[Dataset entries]
┄┄┄┄┄┄
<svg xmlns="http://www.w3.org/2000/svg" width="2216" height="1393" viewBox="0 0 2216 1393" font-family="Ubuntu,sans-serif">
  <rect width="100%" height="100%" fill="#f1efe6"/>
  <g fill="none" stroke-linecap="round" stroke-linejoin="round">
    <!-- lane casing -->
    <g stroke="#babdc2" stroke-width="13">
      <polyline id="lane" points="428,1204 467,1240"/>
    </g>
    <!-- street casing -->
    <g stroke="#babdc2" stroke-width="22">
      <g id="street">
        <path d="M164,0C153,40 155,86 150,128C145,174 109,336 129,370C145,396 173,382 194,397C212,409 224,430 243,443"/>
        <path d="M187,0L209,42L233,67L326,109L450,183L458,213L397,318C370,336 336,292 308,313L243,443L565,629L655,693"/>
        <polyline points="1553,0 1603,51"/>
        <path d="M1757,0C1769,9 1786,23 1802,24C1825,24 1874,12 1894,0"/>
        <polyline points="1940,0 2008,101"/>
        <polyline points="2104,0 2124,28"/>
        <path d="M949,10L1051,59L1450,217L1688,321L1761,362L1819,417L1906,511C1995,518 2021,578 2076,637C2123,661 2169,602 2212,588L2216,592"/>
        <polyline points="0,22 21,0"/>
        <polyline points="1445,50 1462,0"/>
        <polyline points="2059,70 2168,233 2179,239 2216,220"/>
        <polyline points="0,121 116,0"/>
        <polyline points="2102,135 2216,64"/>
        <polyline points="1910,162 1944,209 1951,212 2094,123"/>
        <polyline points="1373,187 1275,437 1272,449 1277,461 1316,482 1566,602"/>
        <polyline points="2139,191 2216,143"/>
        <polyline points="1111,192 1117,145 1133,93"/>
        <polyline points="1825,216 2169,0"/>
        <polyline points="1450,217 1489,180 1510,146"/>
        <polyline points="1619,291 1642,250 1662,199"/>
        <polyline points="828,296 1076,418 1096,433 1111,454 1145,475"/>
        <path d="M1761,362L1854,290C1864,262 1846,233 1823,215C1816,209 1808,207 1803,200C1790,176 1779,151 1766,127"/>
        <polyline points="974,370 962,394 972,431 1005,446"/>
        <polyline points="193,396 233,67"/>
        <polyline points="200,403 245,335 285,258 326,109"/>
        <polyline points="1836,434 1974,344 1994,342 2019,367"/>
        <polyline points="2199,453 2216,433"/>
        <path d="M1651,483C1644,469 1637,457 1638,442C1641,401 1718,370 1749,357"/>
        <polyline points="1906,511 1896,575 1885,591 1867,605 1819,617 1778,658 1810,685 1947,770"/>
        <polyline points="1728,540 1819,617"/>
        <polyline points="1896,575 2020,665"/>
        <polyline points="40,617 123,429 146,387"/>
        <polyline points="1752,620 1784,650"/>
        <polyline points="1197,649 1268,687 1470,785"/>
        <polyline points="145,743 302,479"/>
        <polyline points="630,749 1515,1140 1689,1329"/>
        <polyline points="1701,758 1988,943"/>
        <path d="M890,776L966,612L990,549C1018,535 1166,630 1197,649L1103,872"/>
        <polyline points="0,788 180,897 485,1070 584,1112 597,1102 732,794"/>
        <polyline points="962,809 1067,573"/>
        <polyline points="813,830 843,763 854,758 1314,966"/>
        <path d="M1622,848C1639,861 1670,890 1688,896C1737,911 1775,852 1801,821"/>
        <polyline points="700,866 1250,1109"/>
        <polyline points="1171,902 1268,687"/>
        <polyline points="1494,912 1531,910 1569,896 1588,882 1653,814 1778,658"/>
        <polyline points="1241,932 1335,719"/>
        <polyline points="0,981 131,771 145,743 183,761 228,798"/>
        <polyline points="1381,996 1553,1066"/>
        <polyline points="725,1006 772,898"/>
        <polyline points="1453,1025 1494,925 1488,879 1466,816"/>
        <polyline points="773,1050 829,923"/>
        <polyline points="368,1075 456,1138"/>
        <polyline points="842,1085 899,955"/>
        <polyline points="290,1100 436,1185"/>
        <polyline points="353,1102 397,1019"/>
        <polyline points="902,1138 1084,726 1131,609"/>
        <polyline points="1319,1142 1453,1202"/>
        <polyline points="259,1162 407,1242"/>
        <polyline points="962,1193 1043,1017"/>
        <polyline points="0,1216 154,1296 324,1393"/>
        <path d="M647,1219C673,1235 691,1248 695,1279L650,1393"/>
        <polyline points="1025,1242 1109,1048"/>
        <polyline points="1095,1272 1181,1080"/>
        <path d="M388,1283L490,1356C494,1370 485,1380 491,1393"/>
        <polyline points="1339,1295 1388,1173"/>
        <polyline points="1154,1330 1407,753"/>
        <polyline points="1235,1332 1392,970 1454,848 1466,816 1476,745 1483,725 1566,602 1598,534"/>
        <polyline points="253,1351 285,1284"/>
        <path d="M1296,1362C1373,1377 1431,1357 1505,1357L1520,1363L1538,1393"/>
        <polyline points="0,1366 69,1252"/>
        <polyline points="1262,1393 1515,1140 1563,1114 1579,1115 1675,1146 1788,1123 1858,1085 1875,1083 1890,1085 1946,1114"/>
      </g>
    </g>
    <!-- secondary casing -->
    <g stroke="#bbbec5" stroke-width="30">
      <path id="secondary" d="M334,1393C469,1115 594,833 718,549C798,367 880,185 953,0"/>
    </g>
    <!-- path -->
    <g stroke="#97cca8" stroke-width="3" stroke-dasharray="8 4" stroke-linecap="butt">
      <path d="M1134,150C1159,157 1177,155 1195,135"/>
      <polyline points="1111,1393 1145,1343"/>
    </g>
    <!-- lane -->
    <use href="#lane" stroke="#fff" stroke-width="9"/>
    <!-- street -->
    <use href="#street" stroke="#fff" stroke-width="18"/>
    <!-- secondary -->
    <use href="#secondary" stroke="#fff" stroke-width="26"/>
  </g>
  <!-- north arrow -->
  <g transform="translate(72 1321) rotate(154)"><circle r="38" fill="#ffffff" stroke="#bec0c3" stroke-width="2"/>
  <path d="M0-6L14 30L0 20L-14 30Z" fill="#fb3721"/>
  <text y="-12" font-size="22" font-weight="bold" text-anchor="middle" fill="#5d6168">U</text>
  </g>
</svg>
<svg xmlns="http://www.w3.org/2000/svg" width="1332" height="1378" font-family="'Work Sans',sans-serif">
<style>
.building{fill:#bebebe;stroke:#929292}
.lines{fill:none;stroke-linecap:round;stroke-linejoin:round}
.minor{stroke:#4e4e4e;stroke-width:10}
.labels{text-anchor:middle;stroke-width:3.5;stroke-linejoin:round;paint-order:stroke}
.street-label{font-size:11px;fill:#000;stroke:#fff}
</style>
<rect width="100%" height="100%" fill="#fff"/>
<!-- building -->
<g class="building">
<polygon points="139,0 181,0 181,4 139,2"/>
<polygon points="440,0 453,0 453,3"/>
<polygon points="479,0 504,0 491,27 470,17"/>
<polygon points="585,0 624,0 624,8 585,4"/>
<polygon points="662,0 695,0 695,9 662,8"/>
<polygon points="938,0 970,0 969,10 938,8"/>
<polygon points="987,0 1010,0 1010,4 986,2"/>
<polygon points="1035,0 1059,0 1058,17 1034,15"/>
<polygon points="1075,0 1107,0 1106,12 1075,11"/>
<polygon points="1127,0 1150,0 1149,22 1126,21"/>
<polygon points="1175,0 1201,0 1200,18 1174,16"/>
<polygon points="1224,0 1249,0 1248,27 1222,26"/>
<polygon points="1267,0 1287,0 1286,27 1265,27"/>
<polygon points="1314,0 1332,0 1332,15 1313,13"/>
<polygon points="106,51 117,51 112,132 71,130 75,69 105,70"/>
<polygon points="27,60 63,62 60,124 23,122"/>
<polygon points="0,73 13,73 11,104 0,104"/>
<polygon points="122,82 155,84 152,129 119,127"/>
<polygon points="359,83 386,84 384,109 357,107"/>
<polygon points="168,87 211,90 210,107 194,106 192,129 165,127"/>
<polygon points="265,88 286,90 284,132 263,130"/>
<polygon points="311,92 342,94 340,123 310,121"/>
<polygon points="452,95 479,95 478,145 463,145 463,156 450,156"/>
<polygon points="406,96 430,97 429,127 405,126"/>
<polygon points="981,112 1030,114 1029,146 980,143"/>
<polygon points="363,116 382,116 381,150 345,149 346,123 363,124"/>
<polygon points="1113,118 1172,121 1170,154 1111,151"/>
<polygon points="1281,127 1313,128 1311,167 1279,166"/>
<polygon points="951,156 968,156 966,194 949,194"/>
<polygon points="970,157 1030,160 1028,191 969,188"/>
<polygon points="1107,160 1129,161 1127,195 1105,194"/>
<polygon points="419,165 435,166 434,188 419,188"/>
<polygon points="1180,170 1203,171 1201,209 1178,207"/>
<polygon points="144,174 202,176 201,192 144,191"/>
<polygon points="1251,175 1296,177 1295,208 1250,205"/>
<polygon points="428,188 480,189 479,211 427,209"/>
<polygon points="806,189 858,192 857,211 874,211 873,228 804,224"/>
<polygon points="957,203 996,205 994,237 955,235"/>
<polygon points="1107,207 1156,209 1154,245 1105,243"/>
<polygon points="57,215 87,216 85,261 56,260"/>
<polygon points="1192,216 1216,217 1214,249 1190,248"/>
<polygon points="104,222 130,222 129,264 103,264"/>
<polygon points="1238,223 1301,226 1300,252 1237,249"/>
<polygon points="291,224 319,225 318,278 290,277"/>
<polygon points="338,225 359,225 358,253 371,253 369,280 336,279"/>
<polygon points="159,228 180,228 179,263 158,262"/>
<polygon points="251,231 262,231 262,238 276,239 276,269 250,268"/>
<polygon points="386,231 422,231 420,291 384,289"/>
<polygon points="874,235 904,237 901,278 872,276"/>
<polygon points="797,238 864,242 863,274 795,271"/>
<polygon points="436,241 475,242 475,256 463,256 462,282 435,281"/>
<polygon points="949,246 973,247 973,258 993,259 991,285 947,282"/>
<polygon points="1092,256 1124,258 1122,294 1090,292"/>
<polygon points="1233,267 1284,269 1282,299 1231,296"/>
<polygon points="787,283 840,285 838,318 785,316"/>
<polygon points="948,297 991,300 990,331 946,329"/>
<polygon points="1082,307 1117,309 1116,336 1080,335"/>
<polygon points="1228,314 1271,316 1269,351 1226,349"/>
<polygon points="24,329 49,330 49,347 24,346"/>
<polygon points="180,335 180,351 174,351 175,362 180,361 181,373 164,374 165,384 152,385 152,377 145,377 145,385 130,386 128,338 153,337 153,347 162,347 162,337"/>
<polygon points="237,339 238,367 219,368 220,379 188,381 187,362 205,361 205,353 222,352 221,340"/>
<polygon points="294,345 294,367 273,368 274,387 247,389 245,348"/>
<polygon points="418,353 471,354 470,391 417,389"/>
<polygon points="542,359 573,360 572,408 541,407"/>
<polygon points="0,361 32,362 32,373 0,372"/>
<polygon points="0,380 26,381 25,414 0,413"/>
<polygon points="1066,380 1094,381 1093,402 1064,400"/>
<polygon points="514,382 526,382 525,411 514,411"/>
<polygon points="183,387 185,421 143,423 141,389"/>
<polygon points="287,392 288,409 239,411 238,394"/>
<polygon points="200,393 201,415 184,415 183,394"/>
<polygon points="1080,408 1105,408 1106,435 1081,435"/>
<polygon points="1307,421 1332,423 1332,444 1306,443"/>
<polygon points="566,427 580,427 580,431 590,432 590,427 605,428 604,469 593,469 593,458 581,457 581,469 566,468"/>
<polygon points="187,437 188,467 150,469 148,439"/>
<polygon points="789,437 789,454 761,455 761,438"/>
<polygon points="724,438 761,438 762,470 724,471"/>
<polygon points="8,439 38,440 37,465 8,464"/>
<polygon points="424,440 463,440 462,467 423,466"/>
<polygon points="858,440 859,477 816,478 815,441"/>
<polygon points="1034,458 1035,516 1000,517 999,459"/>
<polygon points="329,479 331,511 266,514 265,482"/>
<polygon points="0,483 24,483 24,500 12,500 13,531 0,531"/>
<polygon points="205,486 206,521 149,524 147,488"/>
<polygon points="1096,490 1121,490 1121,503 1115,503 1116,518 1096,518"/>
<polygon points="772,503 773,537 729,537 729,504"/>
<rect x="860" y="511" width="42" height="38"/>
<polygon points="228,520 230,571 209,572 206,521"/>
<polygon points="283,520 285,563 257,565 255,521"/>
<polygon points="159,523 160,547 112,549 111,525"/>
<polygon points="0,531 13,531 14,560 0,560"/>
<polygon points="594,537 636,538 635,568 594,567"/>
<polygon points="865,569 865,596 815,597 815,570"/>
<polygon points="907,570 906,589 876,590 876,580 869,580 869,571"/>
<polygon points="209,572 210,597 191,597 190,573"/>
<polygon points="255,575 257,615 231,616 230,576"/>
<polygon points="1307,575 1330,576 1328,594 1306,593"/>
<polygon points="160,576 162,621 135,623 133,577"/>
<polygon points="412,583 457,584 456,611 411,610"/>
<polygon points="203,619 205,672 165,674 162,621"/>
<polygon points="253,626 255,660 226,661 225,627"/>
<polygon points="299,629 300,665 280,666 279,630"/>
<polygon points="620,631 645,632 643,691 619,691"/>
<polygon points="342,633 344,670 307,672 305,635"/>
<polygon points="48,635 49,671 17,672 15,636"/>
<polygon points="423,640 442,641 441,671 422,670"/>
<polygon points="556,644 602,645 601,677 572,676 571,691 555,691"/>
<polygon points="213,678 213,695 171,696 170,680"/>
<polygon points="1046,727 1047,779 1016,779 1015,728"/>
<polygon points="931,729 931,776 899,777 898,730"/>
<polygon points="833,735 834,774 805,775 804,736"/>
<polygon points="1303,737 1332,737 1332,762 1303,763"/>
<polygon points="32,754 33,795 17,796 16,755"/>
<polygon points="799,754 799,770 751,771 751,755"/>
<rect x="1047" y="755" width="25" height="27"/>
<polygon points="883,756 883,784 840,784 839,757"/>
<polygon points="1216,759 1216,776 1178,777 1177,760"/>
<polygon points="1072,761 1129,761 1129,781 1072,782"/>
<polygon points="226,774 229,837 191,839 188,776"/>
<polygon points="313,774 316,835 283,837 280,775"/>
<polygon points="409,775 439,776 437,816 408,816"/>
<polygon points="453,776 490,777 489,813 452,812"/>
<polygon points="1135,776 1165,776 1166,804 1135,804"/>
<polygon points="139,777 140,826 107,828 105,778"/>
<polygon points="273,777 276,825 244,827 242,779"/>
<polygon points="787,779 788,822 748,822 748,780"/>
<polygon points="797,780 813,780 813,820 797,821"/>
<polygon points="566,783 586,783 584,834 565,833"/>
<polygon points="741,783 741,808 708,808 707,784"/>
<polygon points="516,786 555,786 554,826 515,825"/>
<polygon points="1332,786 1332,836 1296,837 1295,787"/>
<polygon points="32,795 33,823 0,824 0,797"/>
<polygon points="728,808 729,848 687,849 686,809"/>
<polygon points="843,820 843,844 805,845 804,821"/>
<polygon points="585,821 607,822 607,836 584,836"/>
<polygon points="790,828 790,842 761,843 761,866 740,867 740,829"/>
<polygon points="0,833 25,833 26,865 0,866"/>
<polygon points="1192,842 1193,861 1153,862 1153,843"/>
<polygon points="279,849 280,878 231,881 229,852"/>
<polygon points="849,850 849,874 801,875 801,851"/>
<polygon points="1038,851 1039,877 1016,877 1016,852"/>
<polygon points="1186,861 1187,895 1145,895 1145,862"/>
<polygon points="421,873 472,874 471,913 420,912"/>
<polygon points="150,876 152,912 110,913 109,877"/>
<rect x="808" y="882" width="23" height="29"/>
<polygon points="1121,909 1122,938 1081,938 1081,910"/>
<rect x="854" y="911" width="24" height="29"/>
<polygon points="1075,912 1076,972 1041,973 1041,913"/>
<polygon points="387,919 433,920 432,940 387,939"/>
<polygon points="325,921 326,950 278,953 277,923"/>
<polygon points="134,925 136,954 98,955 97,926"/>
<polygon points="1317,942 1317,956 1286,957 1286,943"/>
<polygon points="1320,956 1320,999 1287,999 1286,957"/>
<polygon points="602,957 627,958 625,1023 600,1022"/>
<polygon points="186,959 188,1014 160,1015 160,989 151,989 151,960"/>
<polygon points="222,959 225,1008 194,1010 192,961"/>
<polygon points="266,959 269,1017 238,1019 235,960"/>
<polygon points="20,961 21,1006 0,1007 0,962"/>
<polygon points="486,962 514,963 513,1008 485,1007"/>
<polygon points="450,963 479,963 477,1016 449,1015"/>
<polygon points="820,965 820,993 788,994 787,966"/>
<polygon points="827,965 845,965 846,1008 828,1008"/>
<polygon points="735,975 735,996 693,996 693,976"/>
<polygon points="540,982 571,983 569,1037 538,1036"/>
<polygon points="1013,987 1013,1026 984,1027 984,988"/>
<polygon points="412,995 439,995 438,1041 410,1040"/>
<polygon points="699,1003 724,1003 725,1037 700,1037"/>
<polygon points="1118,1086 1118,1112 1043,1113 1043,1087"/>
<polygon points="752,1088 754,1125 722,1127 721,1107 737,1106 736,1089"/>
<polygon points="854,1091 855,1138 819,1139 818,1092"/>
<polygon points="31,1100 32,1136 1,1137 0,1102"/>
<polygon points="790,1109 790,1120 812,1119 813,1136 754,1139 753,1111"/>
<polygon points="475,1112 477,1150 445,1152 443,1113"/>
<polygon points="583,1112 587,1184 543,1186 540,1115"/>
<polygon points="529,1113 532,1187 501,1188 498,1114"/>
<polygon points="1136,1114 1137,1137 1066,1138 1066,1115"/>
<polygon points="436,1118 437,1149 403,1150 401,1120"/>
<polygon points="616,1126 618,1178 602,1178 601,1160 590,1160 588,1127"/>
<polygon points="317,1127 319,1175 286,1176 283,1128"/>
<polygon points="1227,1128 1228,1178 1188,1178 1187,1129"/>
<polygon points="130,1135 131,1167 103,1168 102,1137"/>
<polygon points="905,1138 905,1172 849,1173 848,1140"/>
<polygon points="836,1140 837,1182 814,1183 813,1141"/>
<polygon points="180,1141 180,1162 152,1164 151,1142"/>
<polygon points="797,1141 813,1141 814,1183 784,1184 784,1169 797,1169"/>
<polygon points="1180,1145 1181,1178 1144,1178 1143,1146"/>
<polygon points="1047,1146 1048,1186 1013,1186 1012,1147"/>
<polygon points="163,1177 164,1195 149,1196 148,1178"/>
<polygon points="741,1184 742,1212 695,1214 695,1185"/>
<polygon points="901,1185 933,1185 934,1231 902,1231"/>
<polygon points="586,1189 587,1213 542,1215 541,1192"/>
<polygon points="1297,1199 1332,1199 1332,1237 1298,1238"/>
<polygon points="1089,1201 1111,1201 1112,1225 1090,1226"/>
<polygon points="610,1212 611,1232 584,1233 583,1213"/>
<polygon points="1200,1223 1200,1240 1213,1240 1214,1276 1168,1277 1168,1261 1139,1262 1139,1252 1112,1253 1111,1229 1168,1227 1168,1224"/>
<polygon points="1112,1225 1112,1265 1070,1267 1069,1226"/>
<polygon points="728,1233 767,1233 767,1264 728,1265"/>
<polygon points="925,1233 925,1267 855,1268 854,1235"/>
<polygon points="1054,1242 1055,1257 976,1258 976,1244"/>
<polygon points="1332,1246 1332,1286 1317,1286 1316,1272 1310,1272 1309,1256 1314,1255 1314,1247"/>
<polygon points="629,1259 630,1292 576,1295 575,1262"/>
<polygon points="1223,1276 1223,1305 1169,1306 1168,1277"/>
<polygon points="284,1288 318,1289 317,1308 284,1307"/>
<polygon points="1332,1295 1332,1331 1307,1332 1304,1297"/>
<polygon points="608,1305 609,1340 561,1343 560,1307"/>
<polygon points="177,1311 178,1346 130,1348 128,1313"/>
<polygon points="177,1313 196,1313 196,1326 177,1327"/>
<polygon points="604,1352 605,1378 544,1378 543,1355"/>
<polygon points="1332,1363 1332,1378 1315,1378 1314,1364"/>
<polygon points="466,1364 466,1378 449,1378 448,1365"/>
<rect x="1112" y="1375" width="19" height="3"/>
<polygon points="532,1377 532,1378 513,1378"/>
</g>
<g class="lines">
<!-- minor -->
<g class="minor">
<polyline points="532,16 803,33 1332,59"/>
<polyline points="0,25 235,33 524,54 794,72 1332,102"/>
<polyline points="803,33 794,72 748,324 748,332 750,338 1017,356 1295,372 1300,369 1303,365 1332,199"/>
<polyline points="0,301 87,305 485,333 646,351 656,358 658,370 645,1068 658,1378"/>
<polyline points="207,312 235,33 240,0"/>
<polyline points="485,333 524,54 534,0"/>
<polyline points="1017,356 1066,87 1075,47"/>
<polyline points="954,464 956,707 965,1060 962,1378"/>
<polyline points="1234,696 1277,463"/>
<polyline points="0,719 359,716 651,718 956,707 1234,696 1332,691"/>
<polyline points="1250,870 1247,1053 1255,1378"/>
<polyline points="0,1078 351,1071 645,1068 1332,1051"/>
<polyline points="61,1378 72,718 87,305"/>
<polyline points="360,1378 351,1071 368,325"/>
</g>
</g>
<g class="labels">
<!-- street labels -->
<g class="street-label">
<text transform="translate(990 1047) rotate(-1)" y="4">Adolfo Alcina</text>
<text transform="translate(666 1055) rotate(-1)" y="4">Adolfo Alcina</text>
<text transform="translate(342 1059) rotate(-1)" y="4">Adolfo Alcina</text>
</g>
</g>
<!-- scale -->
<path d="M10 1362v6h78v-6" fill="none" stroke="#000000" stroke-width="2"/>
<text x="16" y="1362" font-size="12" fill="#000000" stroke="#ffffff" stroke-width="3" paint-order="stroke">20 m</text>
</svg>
┄┄┄┄┄┄
» **ACTIVITY**: Scan the entries above for the string "lines", and copy every line where it turns up.

» **ANSWER SPACE**:
.lines{fill:none;stroke-linecap:round;stroke-linejoin:round}
<g class="lines">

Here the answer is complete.